OLD FANGS: When the UFC announced on April 24 that it had re-signed Andrei Arlovski following his World Series of Fighting release, the news was greeted with mixed responses. The former heavyweight champion went 8-5 after exiting the Ultimate Fighting Championship six years ago, leaving many to wonder why the UFC would move to acquire his services again. Arlovski, 35, is far removed from his heyday, as his last significant win came against Roy Nelson in 2008. The Belarusian will likely never wear UFC gold again, so why sign him? In the heavyweight division, well-rounded talents fans know do not grow on trees. Arlovski holds victories over the aforementioned Nelson and Fabricio Werdum. With still-anonymous heavyweights like Carlos Augusto Filho, Derrick Lewis and Ruan Potts on the roster, why not add the man with vampire fang mouthpiece?
TAKE TWO: Johnson has fought six times against four different opponents since dropping to 125 pounds. He faced a rematch with Ian McCall after a judging scandal in Australia and fought Benavidez again after a close decision for the inaugural flyweight championship. In both rematches, the champion was decidedly more dominant than he was in the previous meeting. Another rematch is likely in store for Johnson should he defeat Bagautinov. John Dodson ended John Moraga’s night in violent fashion with a knee to the nose on June 7 in Albuquerque, N.M., solidifying himself as the No. 1 contender. Out of all of Johnson’s flyweight bouts, that is the rematch I want to see most. Dodson hurt and hunted “Mighty Mouse” for two rounds at UFC on Fox 6 before Johnson made his ingenious mid-fight adjustments and retained his title. While the young flyweight division fills out, rematches will remain common occurrences. We can all look forward to Johnson-Dodson 2.
RACE TO THE FINISH: “Mighty Mouse” had already made his mark as an incredibly talented flyweight, and he had also started to gain the reputation as a champion with a knack for hearing the final bell. The 27-year-old started his UFC career with seven consecutive decisions, including three of the five-round variety. A fifth-round submission win over Moraga in July was a pleasant change but was written off as an outlier against a rushed prospect. Johnson’s knockout of Benavidez five months later made the trend seem less fluky. The champion will enter the cage against Bagautinov as a 6-to-1 favorite. If he can continue to knock off and finish top contenders, we are looking a real potential increase in star power.

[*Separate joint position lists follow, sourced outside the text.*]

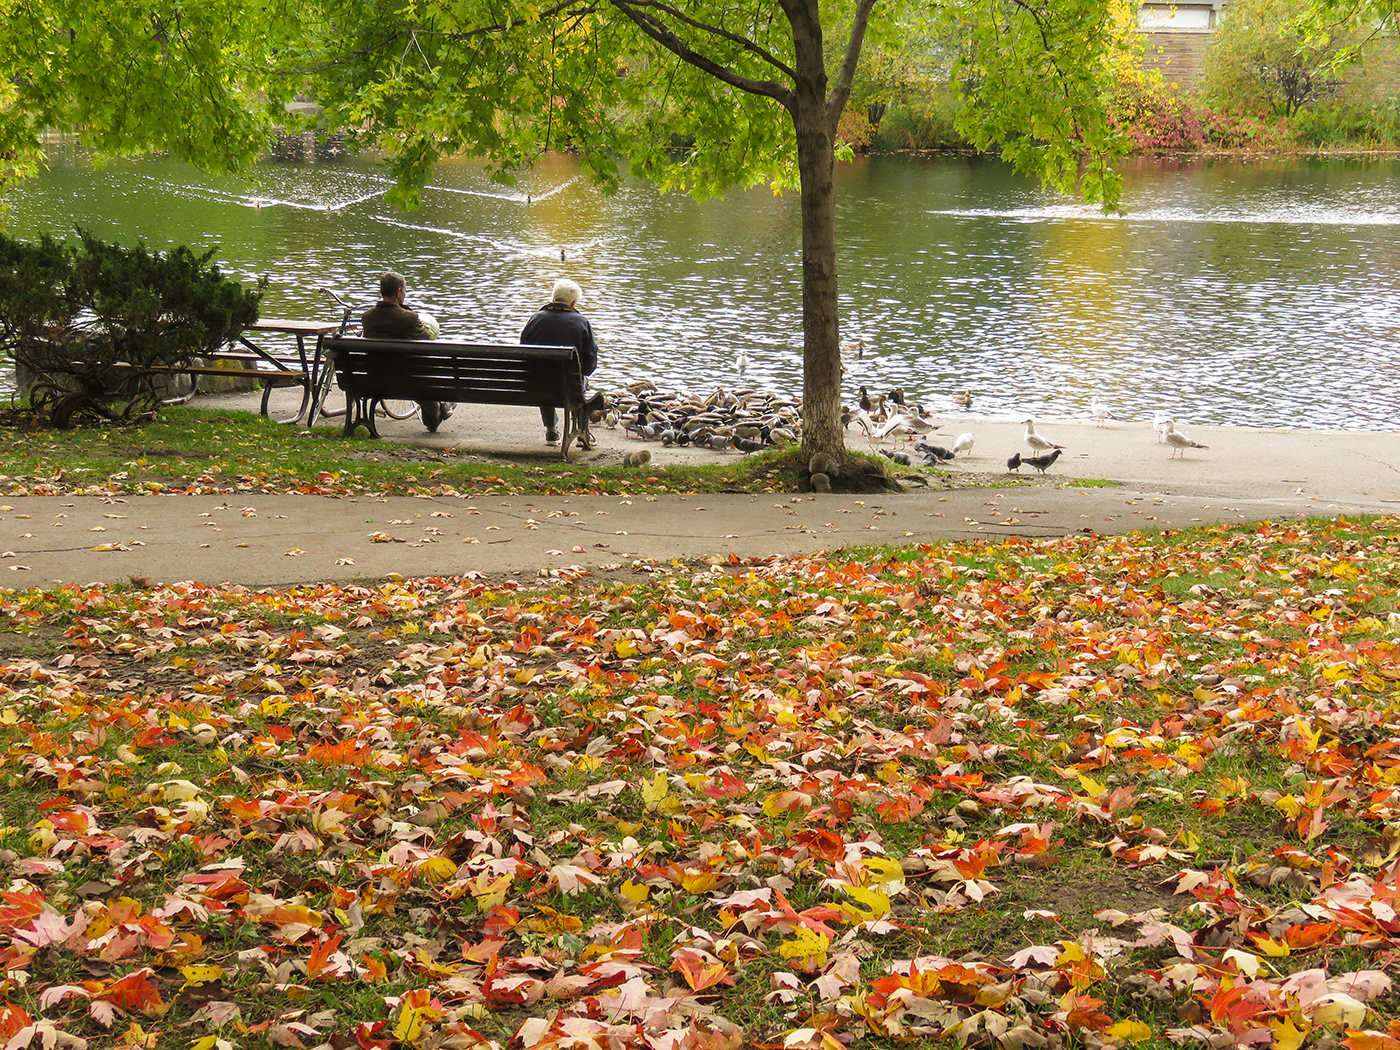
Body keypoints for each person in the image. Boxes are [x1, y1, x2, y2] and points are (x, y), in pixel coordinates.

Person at [360, 272, 454, 433]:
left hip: (374, 381)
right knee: (422, 381)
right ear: (398, 292)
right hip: (409, 383)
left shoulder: (367, 317)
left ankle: (440, 409)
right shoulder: (408, 318)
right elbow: (427, 339)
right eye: (404, 291)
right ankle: (440, 411)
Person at [520, 278, 604, 444]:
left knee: (543, 375)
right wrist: (582, 373)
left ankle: (551, 430)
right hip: (570, 388)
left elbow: (524, 353)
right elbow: (589, 364)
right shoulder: (582, 322)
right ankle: (581, 433)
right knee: (579, 381)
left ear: (553, 299)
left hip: (537, 386)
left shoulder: (534, 320)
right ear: (573, 303)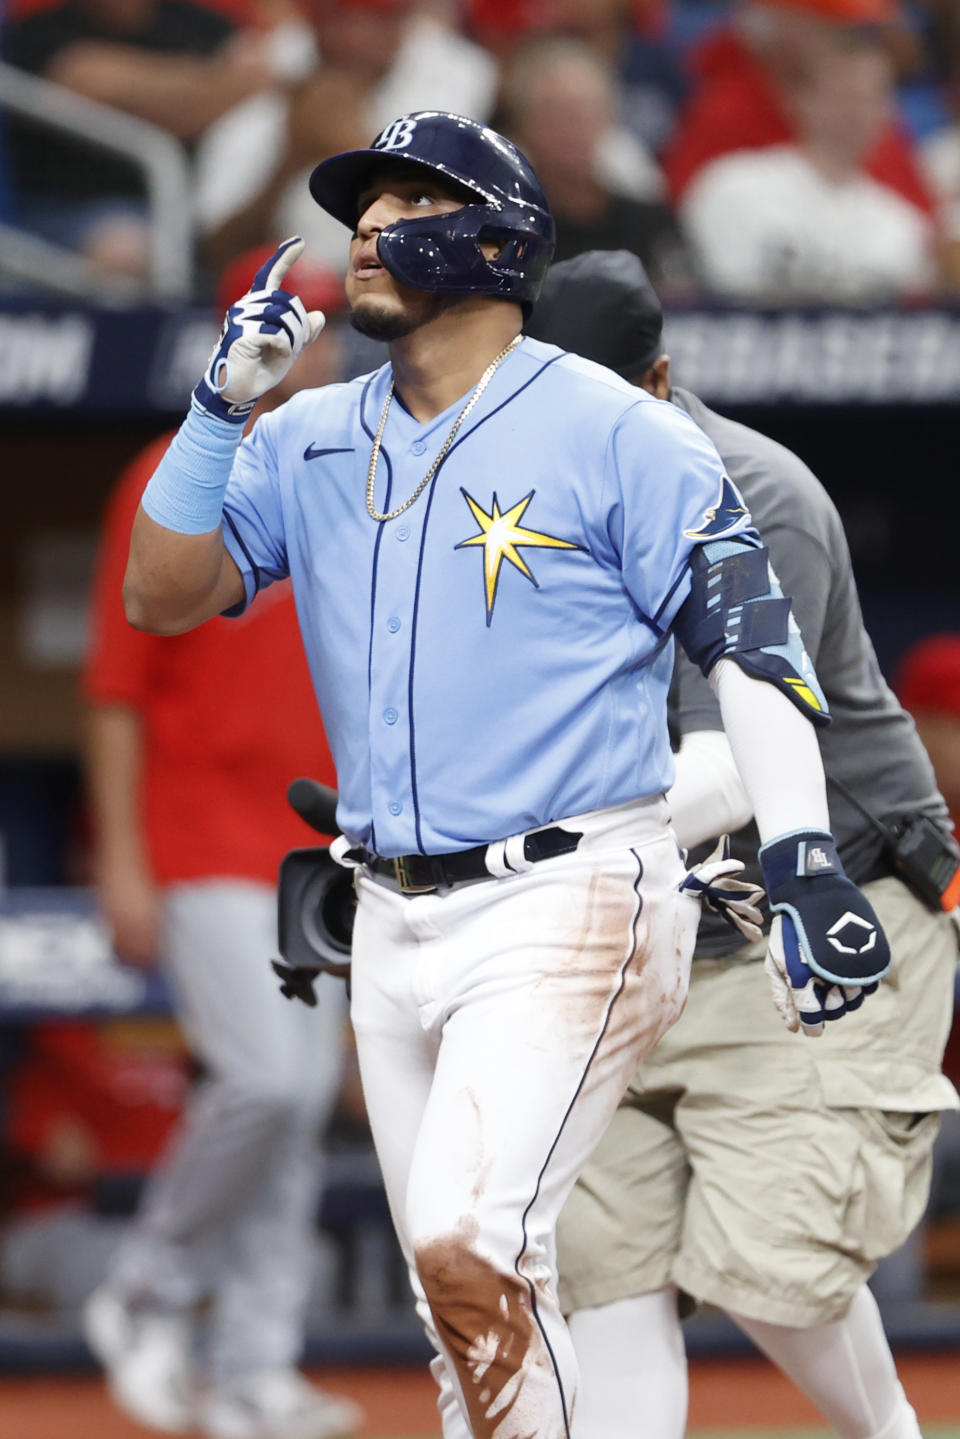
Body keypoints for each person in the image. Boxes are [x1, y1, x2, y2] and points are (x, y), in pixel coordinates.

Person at [119, 111, 891, 1437]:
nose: (369, 228)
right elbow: (162, 595)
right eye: (362, 207)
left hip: (571, 889)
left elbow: (754, 647)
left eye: (411, 201)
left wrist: (800, 850)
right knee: (458, 1288)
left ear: (498, 238)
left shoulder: (616, 428)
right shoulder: (308, 436)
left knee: (473, 1244)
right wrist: (216, 412)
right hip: (392, 916)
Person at [526, 249, 960, 1439]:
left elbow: (724, 768)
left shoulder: (749, 490)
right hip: (630, 929)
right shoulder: (514, 498)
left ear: (658, 381)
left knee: (773, 1260)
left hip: (827, 907)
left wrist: (503, 856)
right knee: (605, 1274)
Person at [82, 249, 362, 1439]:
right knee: (266, 1081)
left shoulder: (358, 466)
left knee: (300, 1112)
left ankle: (252, 1365)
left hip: (322, 843)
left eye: (337, 327)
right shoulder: (174, 469)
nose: (327, 345)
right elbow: (112, 687)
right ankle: (142, 1285)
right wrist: (125, 853)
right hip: (200, 832)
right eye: (303, 325)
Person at [680, 33, 935, 303]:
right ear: (801, 100)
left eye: (871, 96)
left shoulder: (902, 225)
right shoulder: (731, 187)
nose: (857, 112)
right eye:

AWARDS WATCH: Johnson wrapped up the Triple Crown of Post-Fight Bonuses in his last three fights, winning “Fight of the Night,” “Submission of the Night” and “Knockout of the Night” honors. That pattern should continue against Bagautinov. Check off the flyweight championship as “Fight of the Night” at UFC 147 … Cavalcante is a boom-or-bust fighter. The Brazilian’s power makes him capable of fantastic finishes, but his recklessness often leaves him open to equally brutal counters. Bader should be smart enough to navigate his power and deliver a bonus-level performance ... Daniel Sarafian is a better fighter than his 1-2 UFC record indicates, while Kiichi Kunimoto is not as good as his five-fight winning streak suggests. The UFC is bringing in a Japanese fighter with no Western Hemisphere fighting experience to give Sarafian the chance to look good -- and he will.